Even the layout of musical notation and guitar tablature (which were never effectively mechanised with Gutenberg’s moveable type and were handwritten into books for many decades after the printing press came into the world) have come into focus with another JavaScript library, VexFlow. With libraries like these, it is apparent that JavaScript, the programming language of the browser, has a future with typography, and that JavaScript is fast becoming the lingua franca for all typesetting.
There is a lot of fuel in these developments and, interestingly, most of it is coming from outside the traditional print and publishing industry. It could be said that these industries, built upon the printing press, have lost sight of their very foundation. Instead, the IT industry is taking hold on a very deep level.
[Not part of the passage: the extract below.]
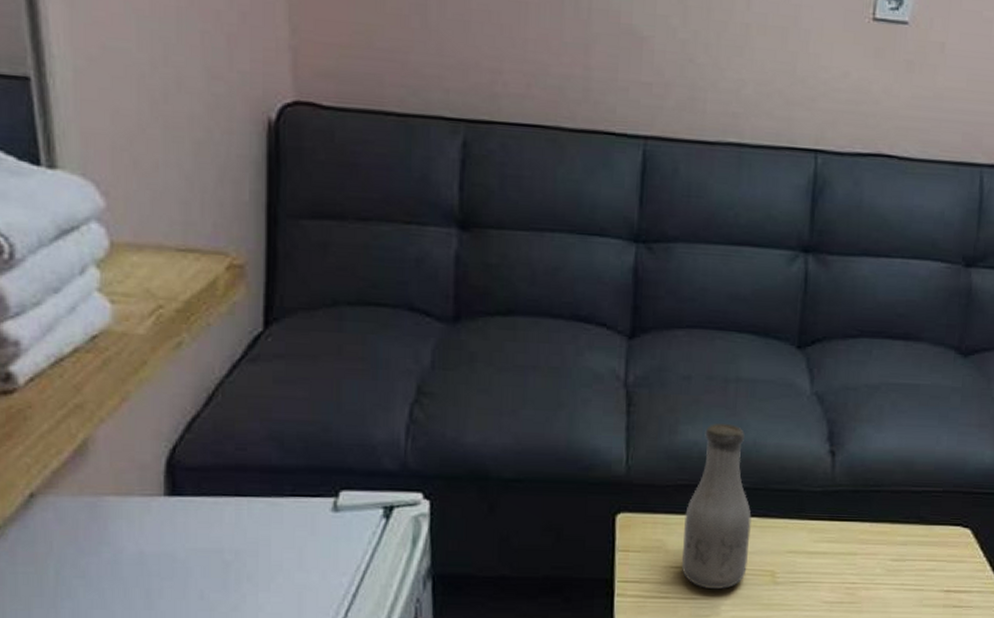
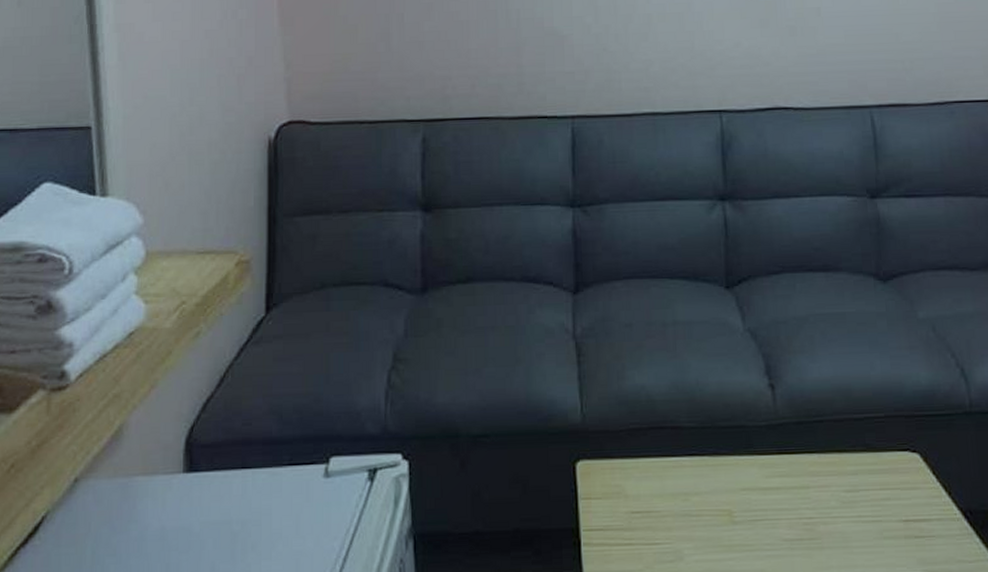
bottle: present [681,423,752,590] -> none [640,365,704,534]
Apple and Google are behind the development of Webkit – the rendering engine behind iBooks, Safari and Chrome – which makes a lot of these typesetting innovations possible. Apple utilises these typographical features not just in its browser, but in the development of its iBook reader – the ebook reader on iPad which is itself based on Webkit. Google also fuels these innovations for many reasons other than the browser – better typography in Google Docs being one of them. We can expect the momentum to build and it is possible to say with some confidence that the browser, together with CSS and JavaScript, is to become the most important typesetting engine of our time as it is fast becoming the typesetting mechanism for digital and paper books and the web.
Ease and efficiencies
The implications of this succession by the browser are enormous and possibly not yet fully realised. At publishing industry conferences and other book-focused forums, the attention has largely been on the ebook’s affect on distribution, and on e-readers and the demise of the so-called bricks-and-mortar book stores. The biggest effects, however, are elsewhere, ‘bubbling under’ in the recasting of the browser as a typesetting engine, and with it the slow realisation that the technical ecosystem surrounding book production can be replaced by tools for producing webpages.
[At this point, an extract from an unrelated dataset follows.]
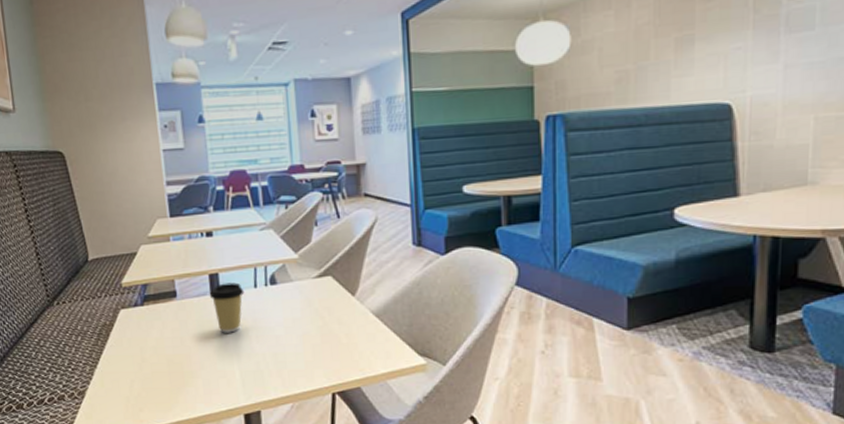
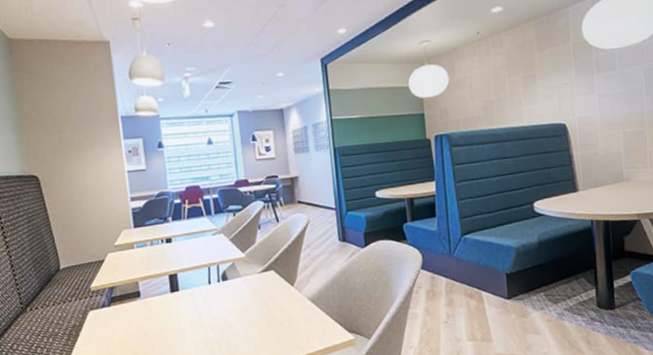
coffee cup: present [209,282,245,333] -> none [169,281,200,326]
We are beginning to turn our attention to the tools for making webpages, to make books, and this, it turns out, is much easier than with desktop word processing and publishing software. Additionally due to recent developments, all of this, as it turns out, can also be used to design print (more on in-browser print production in a future post). Book production once again is becoming faster and cheaper and is on its way to achieving another leap of magical efficiency.
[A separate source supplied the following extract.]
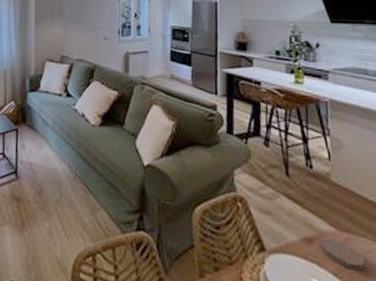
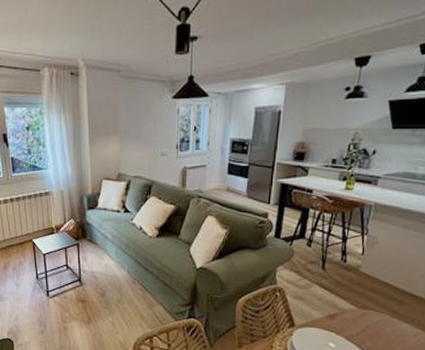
coaster: present [320,237,365,271] -> none [341,314,374,335]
The future of book production right now is exploding all around us. These pieces of the puzzle are coming together and coming together fast. We can almost watch in real time as the necessary mechanics get filled in by new release candidates of major browsers and searching online for ‘out of the blue’ small innovations such as JavaScript typography controls. It is getting easier and easier to make books in the browser and consequently there has never been a time when it has been this easy to make books of all kinds.
Ease of production is where it all started for Gutenberg and it is starting again for us. If you believe Gutenberg’s efficiencies changed society forever, then what affect will the new-new typesetting engines have? It’s a giddy question. Making books in the browser will have an enormous impact on society as a whole, and just like the printing press, it will not revolutionise the old order, but create a new one.